Two law firms, Public Interest Lawyers and RMNJ, had brought the challenge, backed by ten other practices.
Mr Justice Cranston ruled that:
- The verification carried out by the LSC to check the quality standards of those firms awarded contracts was flawed. “In particular the process has not allowed the Legal Services Commission to verify that firms meet these criteria in relation to the employment of appropriate supervisors set out in the 2010 Standard Civil contract,” which offends against the principle of equal treatment under the 2006 Regulations
- It was appropriate – to ensure that unfairness caused to successful tenderers who do meet the relevant criteria is remedied – for the LSC to ensure that, within a limited period, all firms holding contracts in public law and mental health comply with the supervisions standards. “Those that found not to comply must have their contract removed.
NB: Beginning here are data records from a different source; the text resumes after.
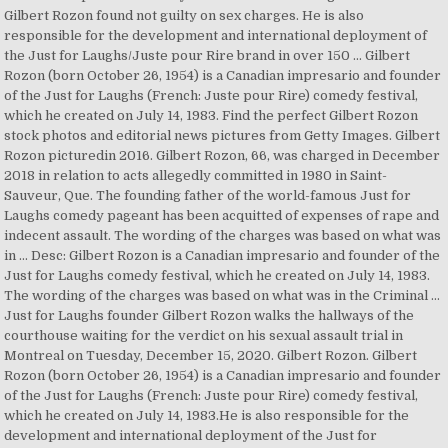
Gilbert Rozon found not guilty on sex charges. He is also
responsible for the development and international deployment of
the Just for Laughs/Juste pour Rire brand in over 150 … Gilbert
Rozon (born October 26, 1954) is a Canadian impresario and founder
of the Just for Laughs (French: Juste pour Rire) comedy festival,
which he created on July 14, 1983. Find the perfect Gilbert Rozon
stock photos and editorial news pictures from Getty Images. Gilbert
Rozon picturedin 2016. Gilbert Rozon, 66, was charged in December
2018 in relation to acts allegedly committed in 1980 in Saint-
Sauveur, Que. The founding father of the world-famous Just for
Laughs comedy pageant has been acquitted of expenses of rape and
indecent assault. The wording of the charges was based on what was
in … Desc: Gilbert Rozon is a Canadian impresario and founder of the
Just for Laughs comedy festival, which he created on July 14, 1983.
The wording of the charges was based on what was in the Criminal …
Just for Laughs founder Gilbert Rozon walks the hallways of the
courthouse waiting for the verdict on his sexual assault trial in
Montreal on Tuesday, December 15, 2020. Gilbert Rozon. Gilbert
Rozon (born October 26, 1954) is a Canadian impresario and founder
of the Just for Laughs (French: Juste pour Rire) comedy festival,
which he created on July 14, 1983.He is also responsible for the
development and international deployment of the Just for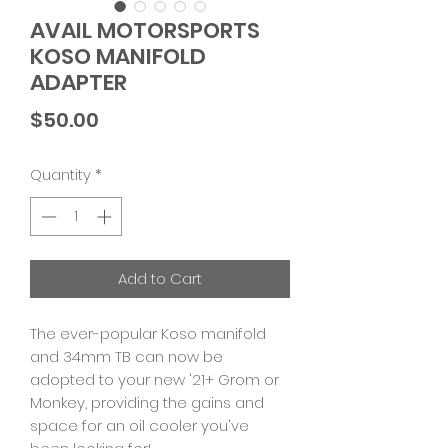
AVAIL MOTORSPORTS
KOSO MANIFOLD
ADAPTER
Price
$50.00
Quantity
*
Add to Cart
The ever-popular Koso manifold
and 34mm TB can now be
adopted to your new '21+ Grom or
Monkey, providing the gains and
space for an oil cooler you've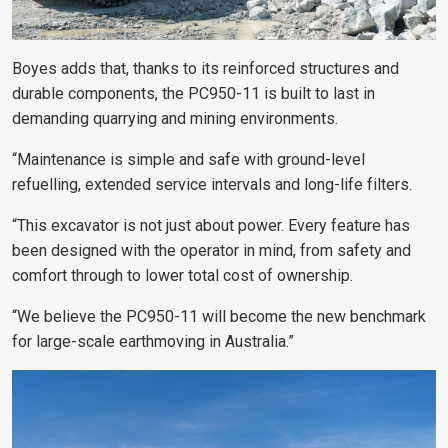
Boyes adds that, thanks to its reinforced structures and
durable components, the PC950-11 is built to last in
demanding quarrying and mining environments.
“Maintenance is simple and safe with ground-level
refuelling, extended service intervals and long-life filters.
“This excavator is not just about power. Every feature has
been designed with the operator in mind, from safety and
comfort through to lower total cost of ownership.
“We believe the PC950-11 will become the new benchmark
for large-scale earthmoving in Australia.”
Any new matters starts need to be redistributed pro rata to those firms who do meet the verification requirements”
- There could be no challenge under the general disability equality duty to the process of awarding the contracts for legal advice for mental health patients in high security hospitals, but that duty was engaged because of the outcome of the process. The fact that many patients may need to switch advisers as a result of the tender may “have an adverse impact on those already vulnerable”. Under s. 49A of the Disability Discrimination Act 1995, the LSC must have due regard to whether they need to take steps to ameliorate that result of the contracting exercise
- There was no legal flaw in the way the LSC conducted the tender for the award of public law contracts – there was no breach of its duty under section 4 of the Access to Justice Act 1999. Those specialist public law firms that are no longer able to open the advice cases they did under the 2007 Standard Civil contract, are not precluded from undertaking under certificate publicly funded litigation “which they have done in the past, and which has been such a notable feature of the work of this court”.
A Legal Services Commission spokesman highlighted the fact that the challenges had failed to overturn any of the LSC’s tender decisions.
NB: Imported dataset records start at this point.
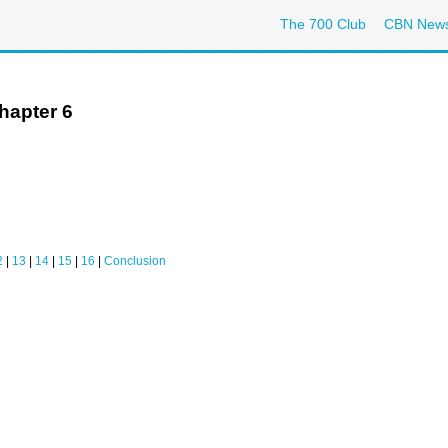
The 700 Club
CBN New
hapter 6
2
|
13
|
14
|
15
|
16
|
Conclusion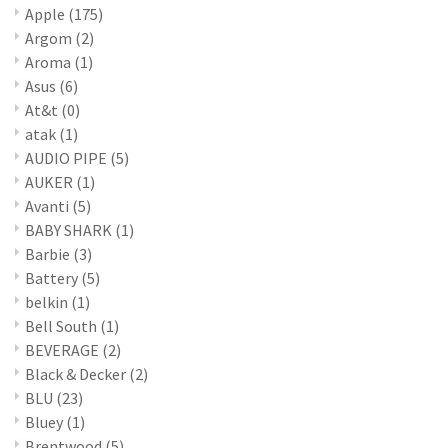
Apple
(175)
Argom
(2)
Aroma
(1)
Asus
(6)
At&t
(0)
atak
(1)
AUDIO PIPE
(5)
AUKER
(1)
Avanti
(5)
BABY SHARK
(1)
Barbie
(3)
Battery
(5)
belkin
(1)
Bell South
(1)
BEVERAGE
(2)
Black & Decker
(2)
BLU
(23)
Bluey
(1)
Brentwood
(5)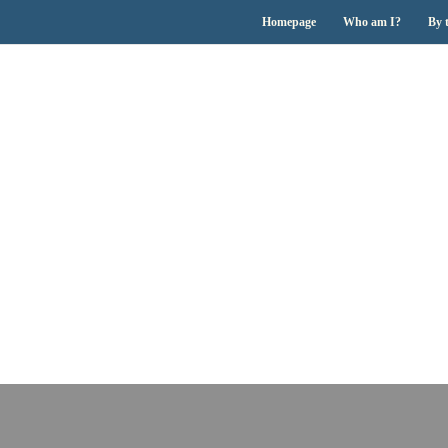
Homepage
Who am I?
By 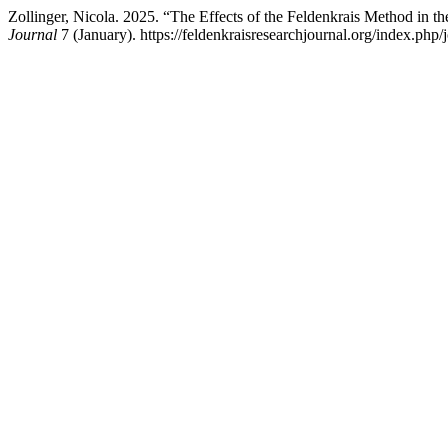
Zollinger, Nicola. 2025. “The Effects of the Feldenkrais Method in 
Journal
7 (January). https://feldenkraisresearchjournal.org/index.php/j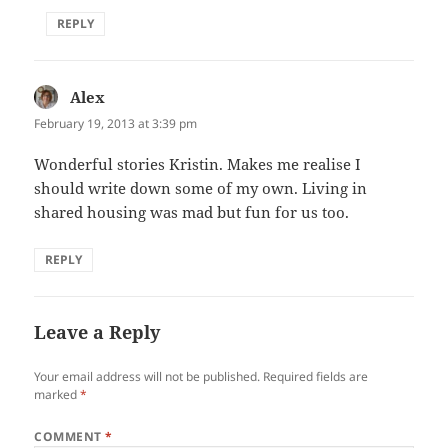
REPLY
Alex
says:
February 19, 2013 at 3:39 pm
Wonderful stories Kristin. Makes me realise I
should write down some of my own. Living in
shared housing was mad but fun for us too.
REPLY
Leave a Reply
Your email address will not be published.
Required fields are
marked
*
COMMENT
*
He added: “The judge found that the LSC’s tender process did not breach the Disability Discrimination Act, and his judgment confirms that we met our legal obligations under the Access to Justice Act. We are pleased that the uncertainty caused by this litigation has ended.
“However, we accept the court’s criticism of the verification process for our supervisor standards in public law and mental health. We are currently reviewing what additional verification needs to be undertaken as a result and will publish details on our website in due course.”
Saimo Chahal, partner at Bindmans, claimed the judicial reviews had highlighted “once again” the shortcomings in the LSC’s tender processes.
She said: “These two firms with 10 firms standing behind them had always made clear that they were concerned with the impact of the tendering processes on their vulnerable clients and that they were litigating in the public interest. This was accepted by the Court when it granted a protective costs order to the claimants – the first PCO involving law firms in this type of situation. The court observed that these firms were not motivated by commercial interests but were litigating on issues of significant public interest.
“I hope that the LSC will now see sense and agree the steps which have to be taken in order to rectify the flaws highlighted in the tendering processes. If the LSC does not agree to rectify the flaws, then we will be seeking appropriate orders on 21 December."